I've got it on my car with 2-1/8" Hookers and exhaust ports raised .600". Fit pretty nice overall. I did need to use their u-joint instead of the rag joint to clear the #7 header tube but no biggee. I did an article in Corvette Enthusiast on it.
Now that I've driven the car and gotten an alignment I feel a vibration. I'll be re-checking all of the fasteners, including the pitman arm. I spec'd -1 degree on my camber as I want to hit the corners as hard as I can with as much rubber making contact with the pavement.
427Hotrod - I like the u-joint. I may switch to it just so it looks better.
Completed the install and thought I'd post a few pics. A few comments:
3. The column collapsed easily but I went about 1/2" too far. It isn't too hard to get it back out.
This comment worries me-
How did you collapse the column?!
The only way I could see doing that is if you sheared the plastic pins in the shaft to telescope the shaft inward.
This is a safety feature to allow the column to collapse in the event of an accident so that the column doesn't skewer you in a head on.
427Hotrod - I like the u-joint. I may switch to it just so it looks better.
Thx, Gary[/QUOTE]
Gary,
Remember this: The Corvette body is attached to the separate chassis with rubber mounts and there can be movement between the two. This potential movement is why GM used a rag joint in the first place. A uni joint will not allow for any movement here and you could well have alignment issues if you went this way. This would cause excessive wear on the lower steering column bearing, the steering box itself, etc.
This comment worries me-
How did you collapse the column?!
The only way I could see doing that is if you sheared the plastic pins in the shaft to telescope the shaft inward.

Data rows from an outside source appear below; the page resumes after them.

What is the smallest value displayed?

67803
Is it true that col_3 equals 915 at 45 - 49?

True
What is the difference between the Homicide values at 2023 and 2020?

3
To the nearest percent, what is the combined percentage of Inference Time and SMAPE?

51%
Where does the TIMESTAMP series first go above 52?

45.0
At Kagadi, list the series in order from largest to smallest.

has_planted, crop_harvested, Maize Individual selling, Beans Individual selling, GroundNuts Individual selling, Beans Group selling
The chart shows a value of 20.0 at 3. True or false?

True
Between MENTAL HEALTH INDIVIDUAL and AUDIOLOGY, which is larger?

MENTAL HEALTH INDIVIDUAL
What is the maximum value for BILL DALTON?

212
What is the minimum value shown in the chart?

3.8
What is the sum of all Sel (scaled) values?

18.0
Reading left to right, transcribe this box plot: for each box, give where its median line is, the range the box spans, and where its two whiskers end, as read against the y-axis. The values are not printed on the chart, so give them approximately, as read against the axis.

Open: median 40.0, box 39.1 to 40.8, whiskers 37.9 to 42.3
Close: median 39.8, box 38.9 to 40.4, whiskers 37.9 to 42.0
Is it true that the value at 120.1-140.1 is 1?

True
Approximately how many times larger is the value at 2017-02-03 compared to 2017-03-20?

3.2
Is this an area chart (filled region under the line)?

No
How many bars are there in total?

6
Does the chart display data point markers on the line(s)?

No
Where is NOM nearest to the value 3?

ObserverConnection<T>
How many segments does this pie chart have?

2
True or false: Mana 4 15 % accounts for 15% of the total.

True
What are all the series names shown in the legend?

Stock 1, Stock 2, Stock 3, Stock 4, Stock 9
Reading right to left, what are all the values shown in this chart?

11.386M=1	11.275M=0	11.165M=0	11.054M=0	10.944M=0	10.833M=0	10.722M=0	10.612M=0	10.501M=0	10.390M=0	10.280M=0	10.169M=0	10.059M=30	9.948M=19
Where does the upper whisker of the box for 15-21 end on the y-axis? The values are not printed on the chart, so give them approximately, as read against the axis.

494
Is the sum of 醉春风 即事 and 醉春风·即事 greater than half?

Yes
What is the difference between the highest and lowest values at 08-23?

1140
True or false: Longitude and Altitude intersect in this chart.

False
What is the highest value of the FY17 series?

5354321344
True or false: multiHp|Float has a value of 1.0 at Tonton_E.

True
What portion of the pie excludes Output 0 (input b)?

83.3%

This is a safety feature to allow the column to collapse in the event of an accident so that the column doesn't skewer you in a head on.
Is this what Borgeson instructs customers to do?
Elm
Elm,
Yes, the shaft (and column) is designed to collapse in a frontal collision to protect the driver, but there is nothing unsafe going on here. The plastic pins were inserted in order to keep the shaft at a finite length for ease of assembly on the production line.
Shearing them will not affect the shaft's ability to collapse and will not compromise the car's safety in any way. Two inches of "collapse" will only give more contact between the inner and outer steering shafts which could be considered safer than stock.
Granted, there is about two inches less of "collapsibility", but there is still plenty left. Don't worry about it.
To collapse the column, just place a lump of hardwood or aluminum over the splined end and hit it with a big hammer. You might want to place some Vise Grips on the shaft about two inches down from the bearing so that it won't collapse too far if you overhit it.